▶ Extrait du document
*****
Préservation de la biodiversité, qualité des sols, production de bois…, les forêts sont essentielles pour la société par les multiples services qu’elles rendent, et ce d’autant plus dans le contexte du défi climatique actuel. À la fois « puits de carbone » et levier d’une économie « décarbonée » par l’utilisation du bois, les forêts sont au cœur d’un débat tant sociétal que scientifique. À la demande du ministère chargé de l’agriculture et de la forêt, INRAE et l’IGN ont conjointement engagé une expertise scientifique visant à éclairer ce débat pour la forêt et les filières forêt-bois de la France métropolitaine. Ce sont les résultats de ce travail qui sont publiés dans « Filière forêt-bois et atténuation du changement climatique – Entre séquestration du carbone en forêt et développement de la bioéconomie » paru aux éditions Quae.
*****
▶ Extraits des lignes
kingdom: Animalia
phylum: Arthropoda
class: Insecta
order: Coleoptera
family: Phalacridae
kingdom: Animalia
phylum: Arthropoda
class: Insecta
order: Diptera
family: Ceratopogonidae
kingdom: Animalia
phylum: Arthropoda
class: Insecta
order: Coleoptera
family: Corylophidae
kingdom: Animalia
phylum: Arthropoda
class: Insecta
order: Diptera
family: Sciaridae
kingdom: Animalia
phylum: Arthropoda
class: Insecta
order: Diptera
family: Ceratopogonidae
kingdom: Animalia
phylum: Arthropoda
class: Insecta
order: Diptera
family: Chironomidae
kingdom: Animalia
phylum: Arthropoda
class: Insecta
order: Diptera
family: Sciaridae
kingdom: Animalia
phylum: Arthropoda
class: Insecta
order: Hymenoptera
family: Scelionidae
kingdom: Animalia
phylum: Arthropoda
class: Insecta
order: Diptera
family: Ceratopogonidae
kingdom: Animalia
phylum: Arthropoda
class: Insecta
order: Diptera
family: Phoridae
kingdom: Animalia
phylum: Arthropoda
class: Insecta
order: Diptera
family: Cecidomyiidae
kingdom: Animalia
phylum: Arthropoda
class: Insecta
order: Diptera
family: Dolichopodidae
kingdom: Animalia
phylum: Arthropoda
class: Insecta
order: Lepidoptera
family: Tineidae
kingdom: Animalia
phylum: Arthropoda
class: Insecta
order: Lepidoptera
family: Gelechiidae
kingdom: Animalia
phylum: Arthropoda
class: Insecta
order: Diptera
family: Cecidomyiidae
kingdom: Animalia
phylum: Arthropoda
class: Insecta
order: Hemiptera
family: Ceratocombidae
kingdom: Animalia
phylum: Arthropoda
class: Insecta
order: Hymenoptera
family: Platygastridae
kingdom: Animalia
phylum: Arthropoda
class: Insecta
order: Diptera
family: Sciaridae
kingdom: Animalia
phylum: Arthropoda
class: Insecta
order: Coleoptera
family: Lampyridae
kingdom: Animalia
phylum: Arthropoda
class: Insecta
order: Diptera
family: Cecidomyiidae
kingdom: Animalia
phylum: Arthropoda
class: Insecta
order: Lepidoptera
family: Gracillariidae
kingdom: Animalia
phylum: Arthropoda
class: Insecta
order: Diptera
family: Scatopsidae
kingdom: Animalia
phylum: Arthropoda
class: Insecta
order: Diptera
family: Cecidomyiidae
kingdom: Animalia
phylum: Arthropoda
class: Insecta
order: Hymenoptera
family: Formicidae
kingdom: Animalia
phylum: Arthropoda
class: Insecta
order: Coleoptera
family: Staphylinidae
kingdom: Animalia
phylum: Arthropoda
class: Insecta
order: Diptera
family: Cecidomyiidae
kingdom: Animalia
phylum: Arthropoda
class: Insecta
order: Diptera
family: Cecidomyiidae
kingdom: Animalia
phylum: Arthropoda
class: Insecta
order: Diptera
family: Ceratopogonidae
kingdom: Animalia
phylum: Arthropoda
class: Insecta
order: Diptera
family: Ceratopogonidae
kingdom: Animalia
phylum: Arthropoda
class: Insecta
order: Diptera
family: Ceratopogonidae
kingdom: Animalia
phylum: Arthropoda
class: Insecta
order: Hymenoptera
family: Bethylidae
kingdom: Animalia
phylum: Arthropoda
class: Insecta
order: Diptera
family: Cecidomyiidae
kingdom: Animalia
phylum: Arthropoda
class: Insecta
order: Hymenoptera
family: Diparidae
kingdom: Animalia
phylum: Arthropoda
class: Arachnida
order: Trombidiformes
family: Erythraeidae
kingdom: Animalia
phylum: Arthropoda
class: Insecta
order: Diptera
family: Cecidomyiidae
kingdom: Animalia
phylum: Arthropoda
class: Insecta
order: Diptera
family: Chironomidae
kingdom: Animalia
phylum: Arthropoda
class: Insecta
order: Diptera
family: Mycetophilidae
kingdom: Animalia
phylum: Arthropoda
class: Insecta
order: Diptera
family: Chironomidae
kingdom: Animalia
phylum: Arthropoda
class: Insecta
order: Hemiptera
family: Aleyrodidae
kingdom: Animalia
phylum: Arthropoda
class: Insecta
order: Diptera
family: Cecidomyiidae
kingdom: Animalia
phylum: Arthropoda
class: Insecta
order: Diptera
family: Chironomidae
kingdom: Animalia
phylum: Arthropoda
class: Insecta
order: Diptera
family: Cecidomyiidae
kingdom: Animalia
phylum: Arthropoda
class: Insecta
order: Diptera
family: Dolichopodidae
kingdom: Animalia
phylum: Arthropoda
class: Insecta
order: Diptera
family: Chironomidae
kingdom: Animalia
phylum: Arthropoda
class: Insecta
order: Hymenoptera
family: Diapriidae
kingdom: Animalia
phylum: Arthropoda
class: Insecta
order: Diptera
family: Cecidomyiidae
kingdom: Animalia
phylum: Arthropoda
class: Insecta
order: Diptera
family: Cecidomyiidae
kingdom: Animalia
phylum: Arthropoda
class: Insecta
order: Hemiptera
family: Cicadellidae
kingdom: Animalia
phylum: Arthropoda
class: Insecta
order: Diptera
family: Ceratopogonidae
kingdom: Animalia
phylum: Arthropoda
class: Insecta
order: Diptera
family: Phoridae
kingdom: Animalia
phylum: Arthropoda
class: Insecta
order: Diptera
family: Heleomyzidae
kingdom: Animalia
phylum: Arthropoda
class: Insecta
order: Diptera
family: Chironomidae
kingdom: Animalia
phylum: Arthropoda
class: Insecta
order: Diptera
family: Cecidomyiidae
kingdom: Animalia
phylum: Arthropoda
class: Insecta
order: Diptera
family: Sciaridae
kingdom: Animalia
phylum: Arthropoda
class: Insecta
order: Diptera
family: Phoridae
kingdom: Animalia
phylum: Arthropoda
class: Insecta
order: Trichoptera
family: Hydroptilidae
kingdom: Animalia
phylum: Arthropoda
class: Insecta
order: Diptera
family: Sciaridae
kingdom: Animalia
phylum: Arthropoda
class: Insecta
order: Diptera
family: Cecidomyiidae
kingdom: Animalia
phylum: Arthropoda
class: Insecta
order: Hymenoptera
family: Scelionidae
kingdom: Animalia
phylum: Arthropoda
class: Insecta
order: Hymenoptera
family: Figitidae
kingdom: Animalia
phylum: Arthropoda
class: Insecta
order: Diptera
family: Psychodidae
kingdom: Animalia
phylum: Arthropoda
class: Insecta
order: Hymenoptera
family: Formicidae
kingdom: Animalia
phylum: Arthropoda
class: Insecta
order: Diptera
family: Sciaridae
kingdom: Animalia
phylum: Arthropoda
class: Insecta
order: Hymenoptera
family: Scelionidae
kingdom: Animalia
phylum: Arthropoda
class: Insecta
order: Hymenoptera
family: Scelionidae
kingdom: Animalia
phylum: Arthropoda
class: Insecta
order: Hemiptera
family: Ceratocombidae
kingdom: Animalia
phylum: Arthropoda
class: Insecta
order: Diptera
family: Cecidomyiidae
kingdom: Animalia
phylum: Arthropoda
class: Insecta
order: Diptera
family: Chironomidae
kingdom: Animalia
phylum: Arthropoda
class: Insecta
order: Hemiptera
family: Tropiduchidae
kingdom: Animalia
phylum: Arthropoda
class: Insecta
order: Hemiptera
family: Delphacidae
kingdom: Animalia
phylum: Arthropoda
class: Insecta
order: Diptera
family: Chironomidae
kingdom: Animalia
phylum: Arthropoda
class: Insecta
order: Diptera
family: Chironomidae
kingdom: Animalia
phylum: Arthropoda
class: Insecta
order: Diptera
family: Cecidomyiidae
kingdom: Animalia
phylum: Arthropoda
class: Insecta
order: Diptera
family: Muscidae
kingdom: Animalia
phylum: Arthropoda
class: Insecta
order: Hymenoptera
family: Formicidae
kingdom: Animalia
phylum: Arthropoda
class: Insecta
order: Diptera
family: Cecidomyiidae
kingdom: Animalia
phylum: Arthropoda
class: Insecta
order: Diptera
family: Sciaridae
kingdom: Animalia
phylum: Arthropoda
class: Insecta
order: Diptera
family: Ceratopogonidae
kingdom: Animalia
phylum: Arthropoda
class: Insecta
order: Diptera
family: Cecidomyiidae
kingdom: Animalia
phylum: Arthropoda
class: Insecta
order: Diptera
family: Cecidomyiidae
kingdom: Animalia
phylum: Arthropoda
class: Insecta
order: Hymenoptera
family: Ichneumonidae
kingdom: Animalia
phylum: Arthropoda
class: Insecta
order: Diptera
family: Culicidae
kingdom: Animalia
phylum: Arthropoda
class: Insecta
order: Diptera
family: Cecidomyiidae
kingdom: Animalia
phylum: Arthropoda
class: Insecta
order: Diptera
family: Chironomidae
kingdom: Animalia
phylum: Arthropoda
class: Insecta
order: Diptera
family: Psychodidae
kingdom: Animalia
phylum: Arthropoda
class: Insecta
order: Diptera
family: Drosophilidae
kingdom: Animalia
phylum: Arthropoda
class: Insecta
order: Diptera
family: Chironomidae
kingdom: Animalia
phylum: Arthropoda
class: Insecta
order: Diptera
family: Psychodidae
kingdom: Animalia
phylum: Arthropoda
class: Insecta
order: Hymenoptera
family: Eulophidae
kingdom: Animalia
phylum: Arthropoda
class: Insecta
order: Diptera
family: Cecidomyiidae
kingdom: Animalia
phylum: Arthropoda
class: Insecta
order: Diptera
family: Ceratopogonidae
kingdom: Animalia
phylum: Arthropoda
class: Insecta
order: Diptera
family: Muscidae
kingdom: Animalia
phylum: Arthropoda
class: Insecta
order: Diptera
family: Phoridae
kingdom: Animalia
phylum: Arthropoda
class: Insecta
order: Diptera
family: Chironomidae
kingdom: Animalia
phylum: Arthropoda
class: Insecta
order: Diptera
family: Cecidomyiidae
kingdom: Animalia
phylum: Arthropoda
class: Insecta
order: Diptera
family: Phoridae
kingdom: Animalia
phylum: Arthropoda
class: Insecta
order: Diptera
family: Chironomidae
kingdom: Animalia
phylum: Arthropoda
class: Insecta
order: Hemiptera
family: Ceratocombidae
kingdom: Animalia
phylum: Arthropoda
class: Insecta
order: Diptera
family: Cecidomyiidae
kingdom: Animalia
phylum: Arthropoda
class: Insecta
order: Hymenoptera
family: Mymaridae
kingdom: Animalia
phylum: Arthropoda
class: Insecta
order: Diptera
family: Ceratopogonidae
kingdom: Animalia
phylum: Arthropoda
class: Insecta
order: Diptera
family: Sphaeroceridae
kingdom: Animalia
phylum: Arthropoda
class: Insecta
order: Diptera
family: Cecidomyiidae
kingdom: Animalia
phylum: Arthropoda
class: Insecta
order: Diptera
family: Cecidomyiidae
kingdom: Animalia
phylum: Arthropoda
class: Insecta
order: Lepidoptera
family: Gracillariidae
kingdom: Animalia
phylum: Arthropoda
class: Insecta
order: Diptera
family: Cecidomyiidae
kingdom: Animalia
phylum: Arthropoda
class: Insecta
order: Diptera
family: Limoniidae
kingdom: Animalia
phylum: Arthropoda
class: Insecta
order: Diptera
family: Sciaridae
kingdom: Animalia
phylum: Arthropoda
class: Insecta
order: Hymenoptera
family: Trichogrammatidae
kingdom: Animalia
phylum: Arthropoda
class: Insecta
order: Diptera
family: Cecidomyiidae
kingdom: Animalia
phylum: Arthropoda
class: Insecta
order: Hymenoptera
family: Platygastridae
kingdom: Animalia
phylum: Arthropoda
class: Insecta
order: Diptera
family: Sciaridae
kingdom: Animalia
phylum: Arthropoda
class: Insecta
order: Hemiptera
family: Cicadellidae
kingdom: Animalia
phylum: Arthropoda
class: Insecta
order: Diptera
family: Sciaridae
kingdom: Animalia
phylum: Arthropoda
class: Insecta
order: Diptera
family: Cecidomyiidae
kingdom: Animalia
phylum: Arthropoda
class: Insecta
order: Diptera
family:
*****
▶ Description de l'exercice
Renvoyez sans aucune modification le passage du texte sur la forêt et le climat qui va de « Préservation de la » à « aux éditions Quae. », ces deux bornes incluses.

▶ En réponse
Préservation de la biodiversité, qualité des sols, production de bois…, les forêts sont essentielles pour la société par les multiples services qu’elles rendent, et ce d’autant plus dans le contexte du défi climatique actuel. À la fois « puits de carbone » et levier d’une économie « décarbonée » par l’utilisation du bois, les forêts sont au cœur d’un débat tant sociétal que scientifique. À la demande du ministère chargé de l’agriculture et de la forêt, INRAE et l’IGN ont conjointement engagé une expertise scientifique visant à éclairer ce débat pour la forêt et les filières forêt-bois de la France métropolitaine. Ce sont les résultats de ce travail qui sont publiés dans « Filière forêt-bois et atténuation du changement climatique – Entre séquestration du carbone en forêt et développement de la bioéconomie » paru aux éditions Quae.